Gonzalo Alarcon Osorio, the director General of Sepomex, says that the organisagion needs to obtain more resources “in order to maintain universal service, provide commercial services that the market demands, have management autonomy that allows it to compete with the private postal operators, and offers postal services which meet international quality standards”.
Mr. Alarcon requested the deputies of the Communications Commission to include said project in this congressional session. Mr. Alarcon adds, “This would be ideal, although we know that tthey have a very tight legislative schedule and that they have priorities, but we believe that it is also a priority for our country to have a first world postal service.”
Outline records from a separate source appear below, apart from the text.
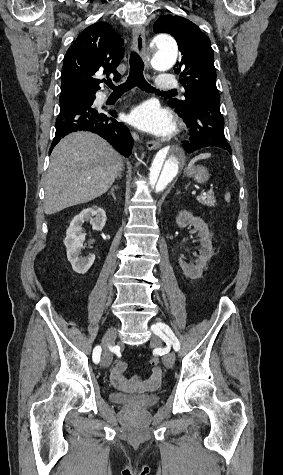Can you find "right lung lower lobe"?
Listing matches in <instances>:
<instances>
[{
    "mask_svg": "<svg viewBox=\"0 0 283 475\" xmlns=\"http://www.w3.org/2000/svg\"><path fill=\"white\" fill-rule=\"evenodd\" d=\"M95 98H79L60 103L55 138L49 153L66 135L76 131H90L106 139L122 155H130L133 140L129 129L116 120L115 110L93 108Z\"/></svg>",
    "mask_w": 283,
    "mask_h": 475,
    "instance_id": "obj_1",
    "label": "right lung lower lobe"
}]
</instances>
Postal activities in Mexico generate approximately 12.68 billion pesos annually. 3 billion of these correspond to postal services and correspondence, and the other 9.5 billion correspond to specialised “mensajeria” and small package services operated by domestic and foreign companies.
Deterioration
Among Sepomex’s weaknesses are the obligation to provide “social mail” at tariffs below their cost and, according to Alarcon, “a chronic shortfall of investment, amounting to approximately 40 million pesos per year, which has deteriorated its infrastructure and has prevented its modernization.”
In addition, it faces competition from the “parallel mail” operators who offer lower priced services in the most profitable market segments.
Another disadvantage faced by Sepomex is the obligation to transport mail for political parties and the national judiciary at no cost. Mr. Alarcon states that this service is very costly.
Mr. Alarcon adds that during last year’s elections, Sepomex handled 100 million pieces of additional mail one or two months before the election date, as a result of which “all the parties bombarded us, and we had the obligation to fulfill this very serious obligation, and this forced us to work overtime, and we believe that this financially unfair”.
Closing Offices
Sepomex is planning to shut down 500 offices whose operations are not justified according to cost-benefit analysis. The first 110 of these were shut down last month, and it is expected that the rest will be closed by the last quarter of this year.
These moves are part of the operational modernisation of Sepomex, and their purpose is to “reduce costs and avoid redundancy of infrastructure with Telecomm and other third parties”.